While a defence may be made for Bersatu, which performed poorly for having to contest mostly in UMNO’s strongholds but delivered the necessary swing to enable PKR and DAP to win marginal seats, such over-representation in government is unlikely to be retained when PKR’s president Anwar Ibrahim succeeds Mahathir as prime minister. However, post-election cross-over may change the parties’ relative strengths, as PKR and Bersatu had so far taken in three independent parliamentarians and an ex-UMNO lawmaker respectively. If 40 more UMNO parliamentarians crosses over to Bersatu, Bersatu with 54 parliamentarians will overtake PKR (50) as the largest bloc in PH and may even challenge Anwar’s succession.

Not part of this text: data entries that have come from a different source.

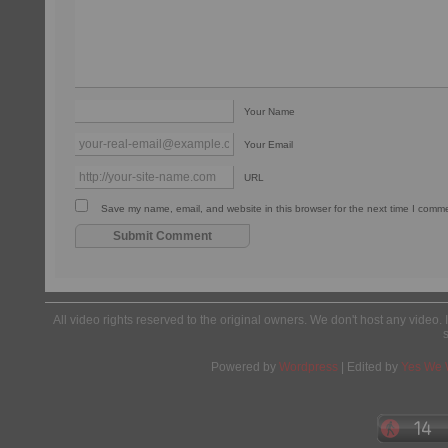
Your Name
Your Email
URL
Save my name, email, and website in this browser for the next time I comm
All video rights reserved to the original owners. We don't host any video. 
Powered by
Wordpress
| Edited by
Yes We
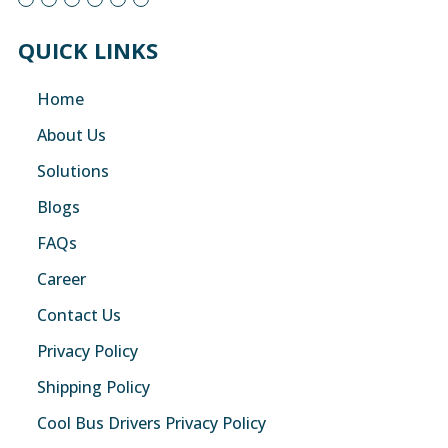
QUICK LINKS
Home
About Us
Solutions
Blogs
FAQs
Career
Contact Us
Privacy Policy
Shipping Policy
Cool Bus Drivers Privacy Policy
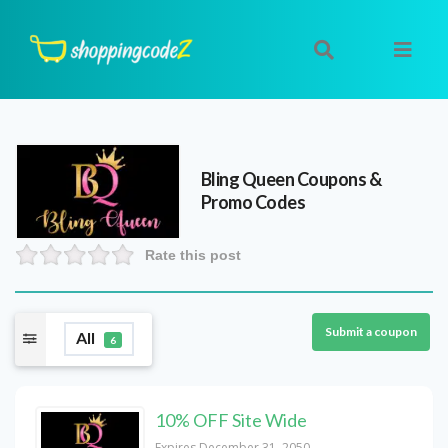
Bling Queen
Coupons &
Promo Codes
Rate this post
Submit a coupon
All
6
10% OFF Site Wide
Expires December 31, 2050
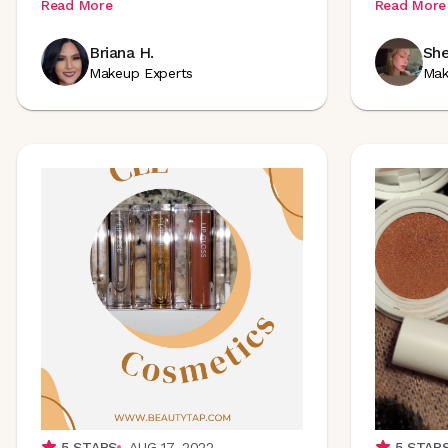
Read More
Read More
Briana H.
She
Makeup Experts
Mak
5
STARS
AUG 17, 2022
5
STAR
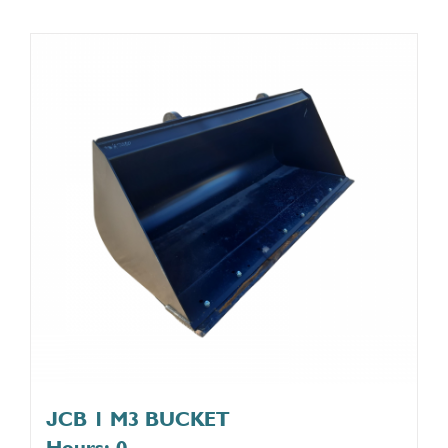
JCB 1 M3 BUCKET
Hours: 0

Unless open and constructive inter-ally competition is allowed, PH may soon sink into a battle royale as its component parties race to steal lawmakers from UMNO and each other. If the permanent coalition model under FPTP is retained, there might not be stability until an UMNO-like dominant party emerges to dominate the ruling coalition—but with such a party, reform is likely dead.
Making competition work
The ultimate critique against FPTP in Malaysia is not the malpractices of malapportionment and gerrymandering, but its mismatch with Malaysia’s divided society, which produces parties with strong communal or regional bases.
Under FPTP, power-sharing can only take the form of permanent coalition, but the four attempts to establish a two-coalition system since 1990 have consistently failed. A second multi-ethnic coalition can only be sustained if the winner’s victory is not too big to deplete the losers’ hope—which is unfortunately now the case for BN. Instead of promoting moderation in societies without deep divides, FPTP in Malaysia radicalises the desperate opposition, which in turn places strain on the centrist ruling coalition.
Further, permanent coalitions under FPTP have no room for internal competition and bottom-up candidacy selection, which in turn breeds infighting and implosion. Ironically, the stronger the landslide, the likelier the ruling coalition may implode. BN’s ouster in 2018 could be traced back to its 2004 landslide when its 91% parliamentary majority induced arrogance and infightings that ushered in a political tsunami four years later.
Multiparty democracy is about choosing an opposition as much as choosing a government. What threatens Malaysia’s democracy is not communal parties—which the ethnically, religiously and linguistically diverse society naturally produces—but the wrong incentives that drive government and opposition parties into malign competition. Malaysians must stop thinking that what fits England would fit Malaysia. Instead of a Westminster-style majoritarian democracy, a “consensus democracy” where all groups freely compete, then share power through endless possibilities of post-election coalition governments, may be more compatible.
As radical as it sounds, moving away from FPTP to some form of proportional representation electoral system may be the most realistic solution to ensure political stability in Malaysia. But that necessitates frank conversations and rigorous debates across the communal and partisan divides. If Malaysia is to explore other alternatives, be it Mixed-Member Proportional (MMP), Mixed-Member Majoritarian (MMM) or Party-List Proportional Representation (List-PR) as in neighbouring Indonesia, civil society groups and political parties must work together to start a national conversation and forge consensus.